El tiempo, ese pisarse una hora con la otra en la sombra de un palo, que hacía de un puñado de horas un día, y de una brazada un año, la hicieron una mujer estudiosa. Su estudio era, más que ganas de aprender, curiosidad por comprender las cosas poco evidentes. Y así se vio sumergida, sin pensarlo, en un oleaje de folios de apuntes fotocopiados y de libros prestados. Aprendió a navegar en esas condiciones, y no dejaba de ir de vez en cuando a tocar la hierba, fresca o seca, y a mirar la sombra del palo en el reloj. Conoció a su pareja al otro lado de una ecuación que igualaba, sin resolver, su valentía y su silencio. Hicieron de dos personas una entidad superior, un algo inexplicable con palabras y fácilmente comprensible a los ojos de cualquiera. Antes de nublarse compartieron mesa y cama, sudor y saliva. Construyeron un olor nuevo con la mezcla de los suyos. Y estudiaron para entender el mundo. Y se entendieron sin tener que estudiarse. Y todo esto ocurrió antes de que se nublara.

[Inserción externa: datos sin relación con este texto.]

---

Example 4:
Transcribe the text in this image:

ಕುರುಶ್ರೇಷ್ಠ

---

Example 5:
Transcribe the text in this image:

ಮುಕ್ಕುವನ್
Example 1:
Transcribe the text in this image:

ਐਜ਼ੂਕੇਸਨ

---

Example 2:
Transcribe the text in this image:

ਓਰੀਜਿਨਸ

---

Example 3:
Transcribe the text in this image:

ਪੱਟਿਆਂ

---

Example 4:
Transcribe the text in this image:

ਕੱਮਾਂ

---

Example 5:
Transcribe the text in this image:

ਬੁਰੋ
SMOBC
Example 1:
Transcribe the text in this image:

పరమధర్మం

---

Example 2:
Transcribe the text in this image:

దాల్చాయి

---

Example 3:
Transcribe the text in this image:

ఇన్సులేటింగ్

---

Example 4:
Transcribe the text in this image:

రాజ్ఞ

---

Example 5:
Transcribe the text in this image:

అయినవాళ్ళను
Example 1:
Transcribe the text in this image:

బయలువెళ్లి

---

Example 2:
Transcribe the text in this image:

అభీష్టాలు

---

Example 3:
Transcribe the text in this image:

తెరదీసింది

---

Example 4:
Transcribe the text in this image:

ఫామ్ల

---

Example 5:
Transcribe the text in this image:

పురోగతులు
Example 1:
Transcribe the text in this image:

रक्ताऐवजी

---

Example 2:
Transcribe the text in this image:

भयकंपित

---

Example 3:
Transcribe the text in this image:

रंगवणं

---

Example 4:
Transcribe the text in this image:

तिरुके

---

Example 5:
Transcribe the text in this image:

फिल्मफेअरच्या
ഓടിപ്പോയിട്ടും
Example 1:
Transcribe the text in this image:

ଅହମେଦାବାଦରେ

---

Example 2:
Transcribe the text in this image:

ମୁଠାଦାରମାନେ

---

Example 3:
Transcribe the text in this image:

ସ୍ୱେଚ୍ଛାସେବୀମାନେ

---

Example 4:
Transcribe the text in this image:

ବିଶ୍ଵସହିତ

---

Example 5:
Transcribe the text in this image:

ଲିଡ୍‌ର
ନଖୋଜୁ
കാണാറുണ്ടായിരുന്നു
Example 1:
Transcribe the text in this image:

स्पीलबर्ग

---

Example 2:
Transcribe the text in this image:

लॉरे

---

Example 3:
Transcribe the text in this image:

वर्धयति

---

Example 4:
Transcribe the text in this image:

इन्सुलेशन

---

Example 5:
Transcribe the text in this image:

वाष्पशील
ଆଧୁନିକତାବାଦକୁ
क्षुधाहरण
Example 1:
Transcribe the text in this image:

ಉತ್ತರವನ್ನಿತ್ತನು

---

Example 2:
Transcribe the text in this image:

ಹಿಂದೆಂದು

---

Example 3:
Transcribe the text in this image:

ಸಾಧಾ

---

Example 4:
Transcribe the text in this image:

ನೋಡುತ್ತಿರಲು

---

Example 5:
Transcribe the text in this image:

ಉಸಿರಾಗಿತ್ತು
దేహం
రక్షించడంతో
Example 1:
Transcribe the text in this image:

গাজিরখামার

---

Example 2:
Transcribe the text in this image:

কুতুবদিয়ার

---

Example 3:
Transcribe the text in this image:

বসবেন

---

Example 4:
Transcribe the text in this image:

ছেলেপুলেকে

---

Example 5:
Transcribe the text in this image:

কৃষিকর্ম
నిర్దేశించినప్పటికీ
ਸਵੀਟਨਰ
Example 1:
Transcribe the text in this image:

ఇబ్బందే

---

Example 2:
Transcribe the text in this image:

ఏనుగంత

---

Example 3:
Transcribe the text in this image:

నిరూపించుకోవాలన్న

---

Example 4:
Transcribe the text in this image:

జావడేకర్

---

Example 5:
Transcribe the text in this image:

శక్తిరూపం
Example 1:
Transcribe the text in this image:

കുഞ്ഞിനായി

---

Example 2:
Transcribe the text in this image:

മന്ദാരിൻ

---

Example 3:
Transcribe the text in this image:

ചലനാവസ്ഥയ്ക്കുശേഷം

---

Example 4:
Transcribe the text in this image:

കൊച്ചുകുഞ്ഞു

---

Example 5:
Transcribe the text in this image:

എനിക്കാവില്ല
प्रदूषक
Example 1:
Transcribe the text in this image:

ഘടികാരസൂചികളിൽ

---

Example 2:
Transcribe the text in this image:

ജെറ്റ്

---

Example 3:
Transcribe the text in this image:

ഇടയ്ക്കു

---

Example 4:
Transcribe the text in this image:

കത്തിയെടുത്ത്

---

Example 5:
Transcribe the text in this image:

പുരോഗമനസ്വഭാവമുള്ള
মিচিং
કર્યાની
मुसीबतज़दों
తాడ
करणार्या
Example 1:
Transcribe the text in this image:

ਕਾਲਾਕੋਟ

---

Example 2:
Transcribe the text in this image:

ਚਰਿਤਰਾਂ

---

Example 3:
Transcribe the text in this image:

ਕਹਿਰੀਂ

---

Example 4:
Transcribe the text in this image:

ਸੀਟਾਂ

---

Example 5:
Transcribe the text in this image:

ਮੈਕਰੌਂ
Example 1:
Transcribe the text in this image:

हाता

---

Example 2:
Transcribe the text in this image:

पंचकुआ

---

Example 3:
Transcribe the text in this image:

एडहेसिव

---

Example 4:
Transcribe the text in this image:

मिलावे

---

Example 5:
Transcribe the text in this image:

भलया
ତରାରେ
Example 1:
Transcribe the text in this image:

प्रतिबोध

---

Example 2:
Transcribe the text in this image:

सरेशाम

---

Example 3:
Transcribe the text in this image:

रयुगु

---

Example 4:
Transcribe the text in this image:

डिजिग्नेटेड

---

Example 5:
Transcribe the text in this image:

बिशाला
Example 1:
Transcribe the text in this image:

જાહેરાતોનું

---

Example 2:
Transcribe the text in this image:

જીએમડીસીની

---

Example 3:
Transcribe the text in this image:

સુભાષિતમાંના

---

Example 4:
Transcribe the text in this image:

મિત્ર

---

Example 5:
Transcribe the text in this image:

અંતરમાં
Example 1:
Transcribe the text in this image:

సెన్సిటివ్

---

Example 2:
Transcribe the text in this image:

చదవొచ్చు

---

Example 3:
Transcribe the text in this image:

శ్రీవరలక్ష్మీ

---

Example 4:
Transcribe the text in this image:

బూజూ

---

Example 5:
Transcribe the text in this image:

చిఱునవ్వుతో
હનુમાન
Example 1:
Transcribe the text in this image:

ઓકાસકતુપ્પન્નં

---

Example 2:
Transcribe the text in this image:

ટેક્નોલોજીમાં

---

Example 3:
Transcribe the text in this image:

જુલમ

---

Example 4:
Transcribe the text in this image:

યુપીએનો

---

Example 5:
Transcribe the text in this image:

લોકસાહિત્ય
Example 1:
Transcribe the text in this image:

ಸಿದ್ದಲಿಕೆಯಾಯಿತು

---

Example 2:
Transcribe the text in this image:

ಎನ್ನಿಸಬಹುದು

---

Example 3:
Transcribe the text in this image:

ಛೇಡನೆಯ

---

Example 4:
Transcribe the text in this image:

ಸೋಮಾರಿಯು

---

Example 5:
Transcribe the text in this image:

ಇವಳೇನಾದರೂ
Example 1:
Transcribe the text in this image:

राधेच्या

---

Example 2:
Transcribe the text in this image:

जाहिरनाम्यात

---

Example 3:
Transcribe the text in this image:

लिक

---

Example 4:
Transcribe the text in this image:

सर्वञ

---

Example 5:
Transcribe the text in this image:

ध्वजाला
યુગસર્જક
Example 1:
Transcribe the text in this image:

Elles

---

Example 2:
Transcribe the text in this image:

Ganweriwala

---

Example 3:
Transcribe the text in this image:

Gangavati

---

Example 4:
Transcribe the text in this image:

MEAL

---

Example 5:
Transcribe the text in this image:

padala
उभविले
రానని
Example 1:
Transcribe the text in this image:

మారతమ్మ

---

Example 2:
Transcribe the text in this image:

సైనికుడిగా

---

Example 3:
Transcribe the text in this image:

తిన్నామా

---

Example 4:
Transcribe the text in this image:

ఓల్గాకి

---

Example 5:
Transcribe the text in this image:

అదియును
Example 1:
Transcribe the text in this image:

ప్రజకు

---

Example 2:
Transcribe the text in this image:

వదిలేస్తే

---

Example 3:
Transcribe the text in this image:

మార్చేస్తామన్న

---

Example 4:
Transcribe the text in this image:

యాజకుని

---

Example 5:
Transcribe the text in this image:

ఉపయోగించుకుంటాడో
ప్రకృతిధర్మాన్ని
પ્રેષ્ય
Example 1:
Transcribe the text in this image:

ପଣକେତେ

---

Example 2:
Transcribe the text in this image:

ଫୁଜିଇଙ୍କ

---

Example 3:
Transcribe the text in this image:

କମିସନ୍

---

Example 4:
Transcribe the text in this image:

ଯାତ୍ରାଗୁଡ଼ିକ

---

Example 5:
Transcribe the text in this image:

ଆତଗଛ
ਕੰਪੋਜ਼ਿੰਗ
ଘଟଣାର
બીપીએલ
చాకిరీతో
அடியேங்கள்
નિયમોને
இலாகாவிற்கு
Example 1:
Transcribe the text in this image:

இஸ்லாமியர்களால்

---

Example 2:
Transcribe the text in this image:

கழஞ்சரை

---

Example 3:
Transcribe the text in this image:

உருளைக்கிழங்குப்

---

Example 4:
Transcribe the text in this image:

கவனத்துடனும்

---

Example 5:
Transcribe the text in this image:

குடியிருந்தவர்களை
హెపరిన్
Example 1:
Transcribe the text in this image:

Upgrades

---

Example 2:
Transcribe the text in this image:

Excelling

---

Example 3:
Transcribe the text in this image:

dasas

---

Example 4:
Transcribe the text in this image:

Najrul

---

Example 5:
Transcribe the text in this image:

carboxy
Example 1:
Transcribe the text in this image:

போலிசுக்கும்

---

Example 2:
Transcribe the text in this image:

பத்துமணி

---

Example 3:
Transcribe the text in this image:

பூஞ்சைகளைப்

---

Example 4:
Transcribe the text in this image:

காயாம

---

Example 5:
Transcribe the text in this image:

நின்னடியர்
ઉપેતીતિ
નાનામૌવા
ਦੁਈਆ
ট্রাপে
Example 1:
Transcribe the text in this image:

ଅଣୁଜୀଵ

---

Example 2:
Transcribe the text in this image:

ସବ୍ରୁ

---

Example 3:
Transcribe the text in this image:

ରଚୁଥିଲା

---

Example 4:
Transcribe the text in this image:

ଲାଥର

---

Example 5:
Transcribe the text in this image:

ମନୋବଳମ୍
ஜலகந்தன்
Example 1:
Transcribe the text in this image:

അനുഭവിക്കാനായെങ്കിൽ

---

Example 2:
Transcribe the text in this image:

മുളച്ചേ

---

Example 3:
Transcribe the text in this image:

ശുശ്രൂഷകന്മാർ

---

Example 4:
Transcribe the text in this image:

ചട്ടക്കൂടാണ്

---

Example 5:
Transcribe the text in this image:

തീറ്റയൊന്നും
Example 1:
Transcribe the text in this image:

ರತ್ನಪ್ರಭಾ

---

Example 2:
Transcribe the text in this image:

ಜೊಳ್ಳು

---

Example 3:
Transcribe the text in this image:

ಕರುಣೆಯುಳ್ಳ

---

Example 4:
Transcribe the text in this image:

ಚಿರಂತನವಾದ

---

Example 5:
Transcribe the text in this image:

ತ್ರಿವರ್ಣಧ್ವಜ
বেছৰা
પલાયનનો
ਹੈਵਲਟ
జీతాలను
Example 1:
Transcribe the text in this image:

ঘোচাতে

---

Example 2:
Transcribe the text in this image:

Un día empezó a soplar el viento que anuncia la lluvia, y estuvo jugando un rato con sus pies hasta que los arrancó del suelo. Londres, Valencia, Frankfurt o Madrid fueron ciudades a la sombra, ciudades sin reloj. Estos sitios pusieron el nombre a las circunstancias que los separaron de boca y manos, aunque no de corazón. Esa hambre social, que como a los borregos, nos cría la lana hasta que estamos listos para ser esquilados, les llevó a elegir una beca, un proyecto, un contrato y una distancia. Y tras la distancia se fue, en un chasquido de los dedos, aquella forma de vivir compartida, aquellos besos llenos de risas, aquellas risas llenas de besos. Al parque se le cayeron las hojas al suelo y ella se prometió a sí misma que no pisaría las hojas, sino la hierba. Las ausencias alimentaban la angustia por la espera hasta que se hizo cotidiana, habitual como un martillo dosméstico. Tenía dentro la inquietud de cambiar el mundo, pero no sabía por donde empezar. Un día recibió un mensaje que decía:
Quisiera ser tus alas
Pero no un pájaro entero
Y si vuelas así
Sabrás como yo vuelo.
Quisiera ser tus manos
Aunque me veas manco
Y que el amor que hoy aprieta un abrazo
Nos estruje mañana la cuenta del banco.
Quisiera ser tu gato
Con las uñas mordidas
Y encelarme en tu tejado
Seis o siete de mis vidas.
Se levantó detrás del poema y supo que para cambiar el mundo tenía que cambiarse ella misma. Hizo la maleta y se fue con él abandonando el parque, el sueño, el reloj de sol y el trabajo. Desde ese día no hubo más corazones rotos que los tomates de la ensalada, ni más distancia que un ‘hasta la tarde, amor’, ni más cartas de amor que las notas en el mueble de la entrada.